Collected data
◇ ◇ ◇ ◇ ◇

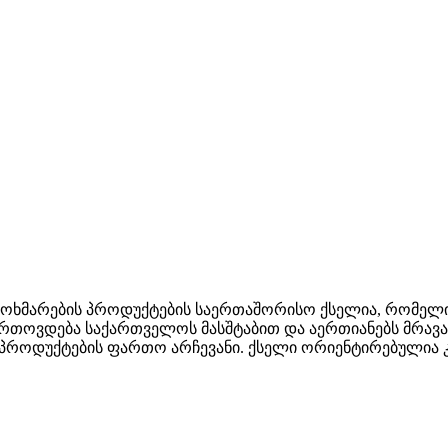
 მოხმარების პროდუქტების საერთაშორისო ქსელია, რომე
ფართოვდება საქართველოს მასშტაბით და აერთიანებს მრა
ბი პროდუქტების ფართო არჩევანი. ქსელი ორიენტირებულია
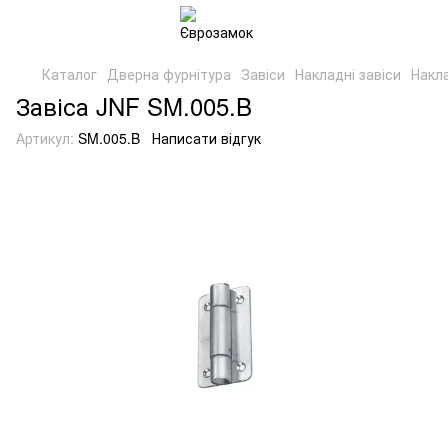
Каталог
Дверна фурнітура
Завіси
Накладні завіси
Накла
Завіса JNF SM.005.B
Артикул:
SM.005.B
Написати відгук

◇ ◇ ◇ ◇ ◇

## WORK TASK:
Write out all the entries again, substituting "Залишити відгук" for "Написати відгук" and leaving everything else unchanged. Omit the pictures from your answer.

## SOLUTION TO THE PROBLEM:
 მოხმარების პროდუქტების საერთაშორისო ქსელია, რომე
ფართოვდება საქართველოს მასშტაბით და აერთიანებს მრა
ბი პროდუქტების ფართო არჩევანი. ქსელი ორიენტირებულია
Каталог
Дверна фурнітура
Завіси
Накладні завіси
Накла
Завіса JNF SM.005.B
Артикул:
SM.005.B
Залишити відгук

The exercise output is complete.